Australia's response to Treasurer Wayne Swan's second Budget is simple: cross your fingers.
Swan's strategy of diving deep into the red with huge deficits that will not vanish for six years in a bid to shove the economy through recession has been alternatively accepted and condemned by business, politics and the public.
But regardless of viewpoint, Australians realise that they will be taking unprecedented levels of debt on their shoulders and that the only way out is a return to sanity in the global economy.
Much of this will depend on renewed vigour in China, whose slowdown hammered the resources sector that had previously insulated Australia from the worst.
Politically, the Budget has not been a surefire winner for the Government. Early indicators suggest Labor will have to pray the start of the gradual recovery the Treasury has predicted for next year comes in time for the 2010 election.
Yesterday, a news.com.au poll of 6800 readers showed 60 per cent thought the Budget was bad for themselves and the country, while internet betting agency Centrebet reported a post-Budget surge in hip-pocket support for the Opposition. Analysts remain divided.
Centre for Independent Studies economist Stephen Kirchner attacked Swan for "unprecedented" increases in spending as the economy faltered, saying that Government expenditure as a share of GDP would reach a record 28.6 per cent in 2009-10 - the biggest increase since Gough Whitlam's Labor administration of the 1970s.
But ANZ Bank economics head Warren Hogan and AMP Capital Investors chief economist Shane Oliver told ABC TV that, given the conditions, Swan had taken an appropriate course.
Business was pragmatic if not enthusiastic.
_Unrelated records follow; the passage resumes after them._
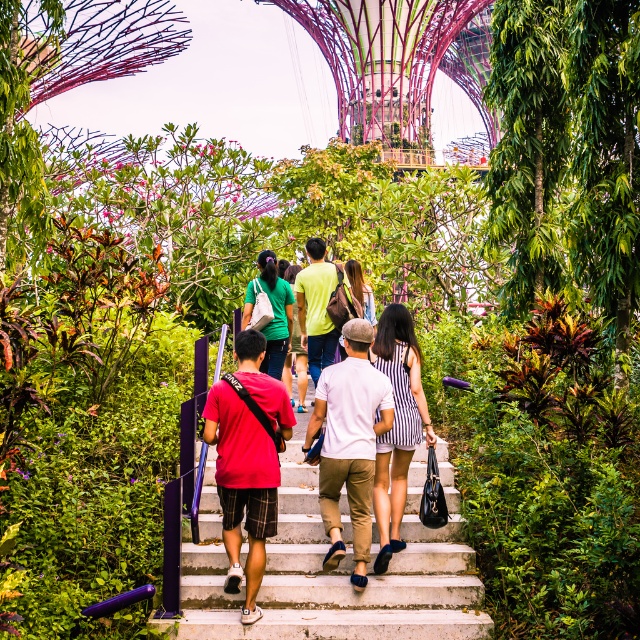
Based on the photo, is the position of concrete stairs at center more distant than that of white cotton shirt at center?

No, concrete stairs at center is closer to the viewer.

Describe the element at coordinates (336, 570) in the screenshot. This screenshot has width=640, height=640. I see `concrete stairs at center` at that location.

Where is `concrete stairs at center`? concrete stairs at center is located at coordinates (336, 570).

Is point (284, 428) closer to camera compared to point (365, 305)?

Yes.

Is matte red t-shirt at center closer to camera compared to denim jacket at center?

That is True.

This screenshot has height=640, width=640. Describe the element at coordinates (248, 461) in the screenshot. I see `matte red t-shirt at center` at that location.

At what (x,y) coordinates should I click in order to perform the action: click on matte red t-shirt at center. Please return your answer as a coordinate pair (x, y). The image size is (640, 640). Looking at the image, I should click on (248, 461).

Can you confirm if matte green shirt at center is bigger than denim jacket at center?

Correct, matte green shirt at center is larger in size than denim jacket at center.

Which is more to the left, matte green shirt at center or denim jacket at center?

From the viewer's perspective, matte green shirt at center appears more on the left side.

Where is `matte green shirt at center`? This screenshot has width=640, height=640. matte green shirt at center is located at coordinates (273, 310).

Identify the location of matte green shirt at center. (273, 310).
It supported specific measures such as a new 50 per cent tax bonus for small business and the six-month extension of first-home buyers grants of up to A$21,000 ($26,573) for a further six months.
The Australian Industry Group approved the push Swan gave the economy through a A$22 billion infrastructure programme and in such other areas as research and education. But the Business Council of Australia and the Australian Chamber of Commerce and Industry were worried by the scale of the deficit - A$57.6 billion in 2009-10 and totalling A$187.4 billion to 2012-13 - and warned both fortune and discipline would be needed.
Unions welcomed the Budget. ACTU president Shane Burrow said it was a Budget for jobs, with a bit of tough love: "At the same time it sets our economy up for the recovery."
Newspapers were divided. The Australian warned that Swan's "unexplained optimism" boiled down to hope now, pay later, while the tabloid Daily Telegraph savaged Labor for forcing Australians to work harder and longer by raising the retirement age to 67, and "robbing" families through the loss of some family benefits.
But the Canberra Times said Swan had got the Budget "about right", while the Sydney Morning Herald and the Australian Financial Review said the worst feature was a failure to cut harder and deeper.
And the Opposition attacked "rubbery" figures used to predict recovery.
"Labor is betting the house on another upswing that hasn't started yet," Opposition Treasury spokesman Joe Hockey said.